Categorías
El debate público

¿Nueva época?

José Woldenberg

Reforma

10/12/2015

¿Fueron las elecciones de 2015 el anuncio de una nueva época en materia partidista? Así como México pasó de un sistema de partido hegemónico a uno multipartidista con tres ejes ordenadores básicos, ¿estaremos transitando hacia un régimen de partidos mucho más disperso? Las preguntas no son anodinas, porque de suceder, las derivaciones políticas no serán menores.

De 1988 a 2012 nuestro sistema de partidos fue multipartidista, pero con tres referentes fundamentales que ordenaron -para bien y para mal- la mecánica política. Esos tres polos -PRI, PAN y PRD (ya sé que en el 88 no existía el PRD, pero el FDN puede, sin forzar demasiado las cosas, considerarse su antecedente directo)- concentraron lo fundamental de las votaciones y por ello de la representación: en 1988 el 98.6 por ciento de los votos para Presidente y el 98.3 para diputados. En 1991 el 83.8 para diputados. En 1994 el 91.2 por ciento para Presidente y 89.8 para diputados. En 1997 el 88.9. En el 2000 aparecen las coaliciones lideradas por alguno de esos partidos y como no se puede conocer cuántos votos aportó cada partido tomo la votación de la coalición respectiva: para Presidente 95.2, para diputados 93.9. En 2003, 89.1. En 2006, 93.4 y 90.6 respectivamente. En 2009 -aunque continuaron las coaliciones, al estar separados los partidos en la boleta, podemos conocer cuántos votos recibió cada uno- 77.1. En 2012, para Presidente 95.2 y para diputados 76.2. Y en 2015, 61.1.

A lo largo de ese cuarto de siglo fueron tres los partidos que imprimieron su sello a la dinámica política del país, lo que incluye, por supuesto, a las coaliciones que giraron sobre sus respectivos ejes. No obstante, las elecciones de 2015 expresan un potencial quiebre de esa realidad. En conjunto los tres partidos perdieron buena parte de su votación, aunque la escisión del PRD y el surgimiento de Morena explican lo fundamental de ese cambio. No obstante, hay una transferencia de votos de «los tres grandes» hacia formaciones políticas menores, lo que si se sostiene en el tiempo podría estar prefigurando un sistema de partidos mucho más fragmentado y por ello mismo con grados mayores de dificultad para generar gobernabilidad (en el sentido estrecho del término: la capacidad de un gobierno para hacer prosperar sus iniciativas en el circuito legislativo). Si a ello le sumamos la irrupción de los candidatos independientes, las posibilidades de una mayor dispersión de los votos se multiplica.

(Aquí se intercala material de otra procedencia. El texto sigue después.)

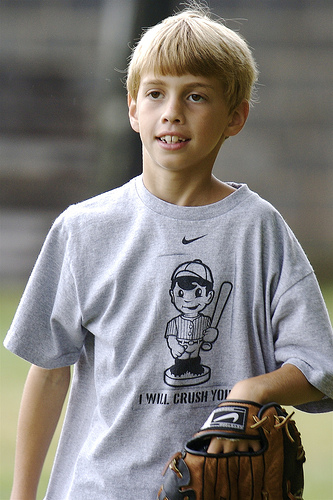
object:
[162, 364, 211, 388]
base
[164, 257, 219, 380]
child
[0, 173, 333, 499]
shirt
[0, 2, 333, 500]
young boy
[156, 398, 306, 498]
baseball glove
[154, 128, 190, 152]
mouth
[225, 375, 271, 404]
wrist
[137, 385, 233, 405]
text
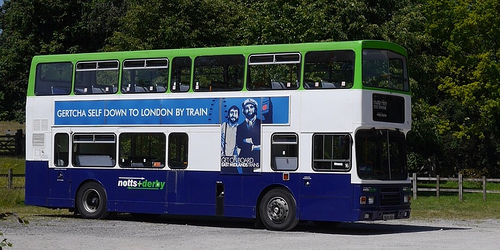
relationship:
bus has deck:
[23, 38, 416, 231] [25, 37, 406, 63]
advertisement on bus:
[39, 91, 259, 169] [23, 38, 416, 231]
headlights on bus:
[334, 171, 437, 226] [23, 38, 416, 231]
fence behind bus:
[0, 163, 498, 200] [23, 38, 416, 231]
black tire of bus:
[258, 188, 300, 230] [13, 19, 332, 246]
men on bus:
[222, 98, 259, 169] [23, 38, 416, 231]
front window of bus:
[358, 126, 410, 183] [23, 38, 416, 231]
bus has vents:
[23, 38, 416, 231] [29, 119, 51, 151]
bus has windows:
[23, 38, 416, 231] [51, 130, 191, 170]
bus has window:
[23, 38, 416, 231] [370, 100, 405, 121]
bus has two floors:
[23, 38, 416, 231] [41, 60, 348, 187]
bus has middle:
[23, 38, 416, 231] [22, 96, 411, 170]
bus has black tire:
[23, 38, 416, 231] [73, 179, 113, 219]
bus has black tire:
[23, 38, 416, 231] [257, 185, 299, 227]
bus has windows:
[23, 38, 416, 231] [24, 36, 413, 178]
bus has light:
[23, 38, 416, 231] [362, 195, 376, 207]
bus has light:
[23, 38, 416, 231] [402, 198, 412, 208]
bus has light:
[23, 38, 416, 231] [359, 180, 374, 195]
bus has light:
[23, 38, 416, 231] [403, 182, 413, 194]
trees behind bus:
[419, 49, 494, 149] [23, 38, 416, 231]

No faltarán las voces que intenten revertir la situación con fórmulas tendientes a adelgazar la pluralidad y la representación: «que si inyectamos una cláusula de gobernabilidad», «que si volvemos a subir el umbral de votos necesarios para que un partido mantenga el registro» u otras. Pero la solución no es cercenar la diversidad de ofertas políticas, sino ofrecerles un mejor marco institucional para su competencia y coexistencia.

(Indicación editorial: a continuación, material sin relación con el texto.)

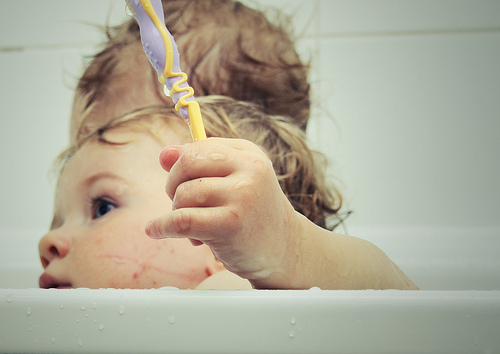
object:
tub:
[0, 286, 499, 354]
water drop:
[309, 285, 323, 293]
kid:
[37, 93, 416, 289]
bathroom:
[2, 0, 499, 353]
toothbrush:
[124, 0, 211, 145]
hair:
[46, 91, 356, 233]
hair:
[66, 0, 319, 140]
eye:
[89, 191, 125, 219]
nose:
[39, 225, 70, 268]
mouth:
[37, 272, 74, 289]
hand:
[144, 137, 294, 281]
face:
[31, 143, 218, 288]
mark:
[132, 272, 140, 278]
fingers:
[145, 205, 232, 240]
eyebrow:
[83, 170, 131, 186]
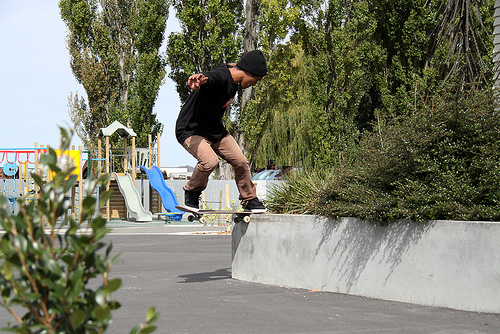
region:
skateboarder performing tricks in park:
[151, 51, 286, 227]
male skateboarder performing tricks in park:
[131, 51, 281, 227]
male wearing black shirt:
[202, 71, 232, 128]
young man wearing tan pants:
[187, 150, 250, 191]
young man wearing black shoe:
[177, 188, 193, 206]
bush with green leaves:
[25, 186, 118, 333]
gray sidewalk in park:
[139, 246, 220, 293]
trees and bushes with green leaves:
[310, 32, 471, 196]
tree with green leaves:
[83, 13, 144, 105]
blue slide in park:
[140, 165, 173, 211]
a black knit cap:
[235, 48, 267, 75]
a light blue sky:
[12, 28, 61, 62]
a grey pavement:
[183, 297, 275, 319]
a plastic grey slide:
[108, 168, 153, 219]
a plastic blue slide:
[137, 163, 187, 216]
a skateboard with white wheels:
[175, 203, 269, 223]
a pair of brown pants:
[183, 134, 258, 197]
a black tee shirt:
[173, 61, 240, 144]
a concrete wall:
[229, 213, 499, 314]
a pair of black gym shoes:
[180, 186, 267, 212]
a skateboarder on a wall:
[168, 43, 270, 225]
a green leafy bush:
[3, 121, 172, 328]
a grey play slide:
[110, 171, 153, 226]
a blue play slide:
[138, 154, 184, 219]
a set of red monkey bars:
[0, 144, 49, 163]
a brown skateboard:
[173, 201, 265, 226]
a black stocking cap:
[231, 46, 271, 81]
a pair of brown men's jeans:
[175, 129, 261, 200]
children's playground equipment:
[1, 119, 188, 227]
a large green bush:
[274, 86, 496, 216]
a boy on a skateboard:
[163, 44, 292, 223]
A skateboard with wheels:
[168, 202, 268, 224]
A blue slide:
[142, 157, 184, 230]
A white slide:
[110, 168, 152, 226]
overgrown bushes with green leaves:
[342, 75, 489, 218]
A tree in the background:
[62, 8, 167, 118]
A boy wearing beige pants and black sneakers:
[182, 131, 272, 218]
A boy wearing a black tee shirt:
[170, 67, 235, 139]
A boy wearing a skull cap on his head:
[237, 40, 272, 97]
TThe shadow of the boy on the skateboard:
[171, 257, 232, 287]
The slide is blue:
[133, 159, 201, 222]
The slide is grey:
[104, 166, 160, 236]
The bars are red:
[0, 133, 58, 166]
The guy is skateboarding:
[150, 36, 302, 231]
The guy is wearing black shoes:
[170, 36, 311, 222]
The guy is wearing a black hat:
[162, 32, 297, 223]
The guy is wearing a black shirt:
[153, 24, 321, 242]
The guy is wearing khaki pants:
[148, 33, 287, 232]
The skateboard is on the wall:
[174, 198, 301, 234]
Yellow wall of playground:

En cuanto a la fórmula de gobierno sigo pensando que lo óptimo sería un régimen parlamentario, que podría traducir de manera exacta los votos en escaños, y que obligaría, si ningún partido obtiene la mayoría absoluta de asientos, a gobiernos de coalición. Pero por lo pronto esa es más una discusión académica (bueno, ni en ese circuito se discute mucho) que política. No obstante, una reforma reciente a la Constitución intentó hacerse cargo del problema al establecer como una facultad del Presidente optar, en cualquier momento, «por un gobierno de coalición, con uno o varios de los partidos políticos representados en el Congreso» (art. 89, inciso XVII). Y para 2018 podría ser un buen recurso del nuevo titular del Ejecutivo, si él y su partido no tuvieran los escaños suficientes.

No obstante, en relación a la regla para la elección del Presidente nuestra Constitución sigue estableciendo que el candidato que obtenga la mayoría relativa de votos será el ganador. Esa disposición, en la dilatada época del partido hegemónico, resultaba inocua. En la época del tripartidismo funcionó, ¿pero en un sistema con cuatro candidatos de partidos fuertes y uno o dos independientes con arraigo, qué sucederá? ¿Tendremos un Presidente con el 25 por ciento de los votos? ¿Eso conviene? En el periodo del tripartidismo, la segunda vuelta electoral no me parecía necesaria, pero ahora creo que no estaría de más evaluarla, para alcanzar dos objetivos: a) un mínimo respaldo de inicio al Presidente y b) que no se convierta en el titular del Ejecutivo alguien que genere más rechazo que aceptación.